Guibo your accusing posts are getting a little dull. Perhaps if you threw in a little jig every now and again it would keep them more entertaning. Where consistency matters, i.e. performance, the 12C wins the day. Even on inferior tyres with a broken suspension on an early prototype before detail improvements it can still put in decent times. On bad day with the 458 anything can happen.... 12s quarters, slower laps than a GT3 RS.
Why would it matter what their racing background is? It's not like the winner was decided purely on 10/10ths at-the-limit pace. The GT3 RS was better than the McLaren in a number of categories that had nothing to do with pace. Is it your contention that the winner should be decided on the basis that it's easier for the average person to extract the most from it? Ie, faster pace in the hands of normal people?
My posts are accurate, and if you feel they are accusatory, perhaps it is you who is at fault. Performance is not exactly consistent, as you say yourself the 12C is slower in some tests. Broken suspension? That's not how Ben Collins described it. McLaren were given time to "fix" the suspension, were allowed a change of tires (Corsas), and still came up short. And just listen to yourself: You say that it shouldn't take journalists wringing out a car at 10/10ths to determine a winner, yet you are now boasting that the 12C wins the day based on 10/10ths performance with journalists driving in a manner not experienced by most people on anything resembling a normal basis.
 
Is it your contention that the winner should be decided on the basis that it's easier for the average person to extract the most from it? Ie, faster pace in the hands of normal people?

Actually that would be a very valid point to make because what ready is the benefit of being the quickest if 95% of mere mortals couldn't get close to theirs. It's one of the reasons I personally prefer the Cayman over the 911.
 
Actually that would be a very valid point to make because what ready is the benefit of being the quickest if 95% of mere mortals couldn't get close to theirs. It's one of the reasons I personally prefer the Cayman over the 911.
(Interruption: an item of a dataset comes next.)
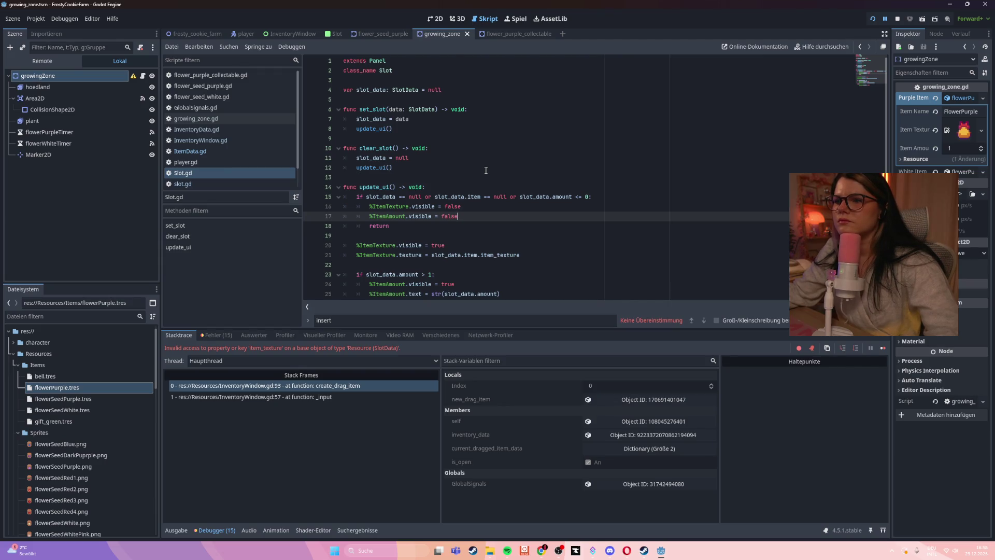
scroll(486, 170, down, 1)
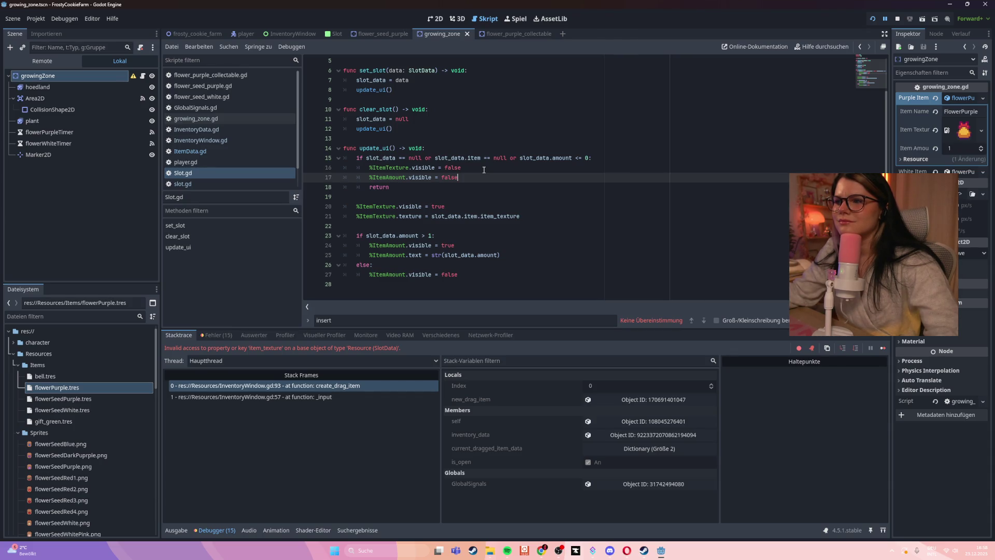
drag(429, 217, 524, 216)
I didn't say it wasn't valid. I just wanted to hear him say it. ;) (Though, as I noted, it's obvious Evo didn't make their assessments purely on 10/10ths at the limit handling pace. Other factors were involved.)
 
I didn't say it wasn't valid. I just wanted to hear him say it. ;) (Though, as I noted, it's obvious Evo didn't make their assessments purely on 10/10ths at the limit handling pace. Other factors were involved.)
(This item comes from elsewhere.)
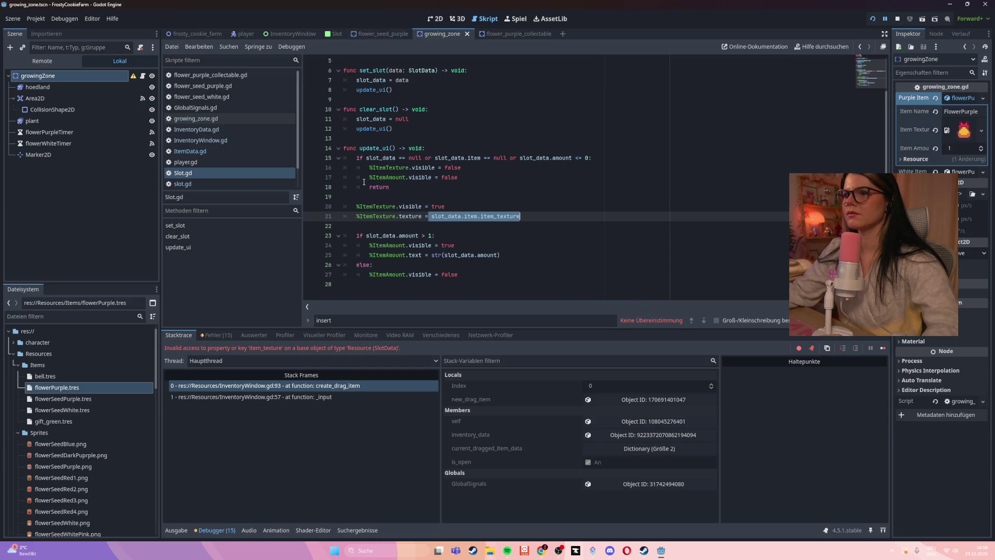
click(272, 385)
True. But he definitely made a valid point about the position the GT3RS 4.0 finished in and it's familiarity to some if not all of the EVO test team because they generally get to drive each others car. Is it ever possible to have a truly unbiased result..... I somehow doubt it.
 
True. But he definitely made a valid point about the position the GT3RS 4.0 finished in and it's familiarity to some if not all of the EVO test team because they generally get to drive each others car. Is it ever possible to have a truly unbiased result..... I somehow doubt it.
So does that mean you will never again read any subjective assessment of cars? Why read something if you're going to pass it off as biased; that would just be wasting your time.
His position seems to be that the Evo test team have a Porsche racing background, so would be in a position to exploit its capability which would thus bias its ranking. Not sure if that applies to Mike Duff, who also rated the Porsche over the McLaren. Fine, let's suppose there truly never is an unbiased result. Let's assume that all subjective rankings, as he would put it, are BS. The law of averages, being what they are, should indicate that the McLaren should have an equal share of comparo wins against the 458 and various GT3 RSs, from all the various mags that have tested them. Yet it does not. Perhaps the "bias" is not really a bias at all, but merely reflective of what more people want more of the time: a car that feels more organic, more alive yet still responds faithfully and predictably. And one that doesn't feel as if it's unfinished; when you pay that much for a car, you have a right to expect more especially if the manufacturer in question promised more.
I'm not aware that any of Autocar's staffers have a GT3 RS, yet they ranked the Porsche higher than the McLaren. Same for TopGear, Autocar, AutoExpress, Fifth Gear, Car, Auto Motor und Sport, and Evo when it came to compare the 458 and McLaren. Ok, I can understand bias when one magazine might say something. But the calls of "bias" look very tenuous when it's seven who say basically the same thing.
 
Only a moron would assume the only reason a journalist likes/prefers a GT3 cause he/she owns one when the more commonsense answer is other way around - he/she owns one cause he/she likes it that much in the first place. I can't think of a more profound statement of preference by a journalist than voting with his/her own money.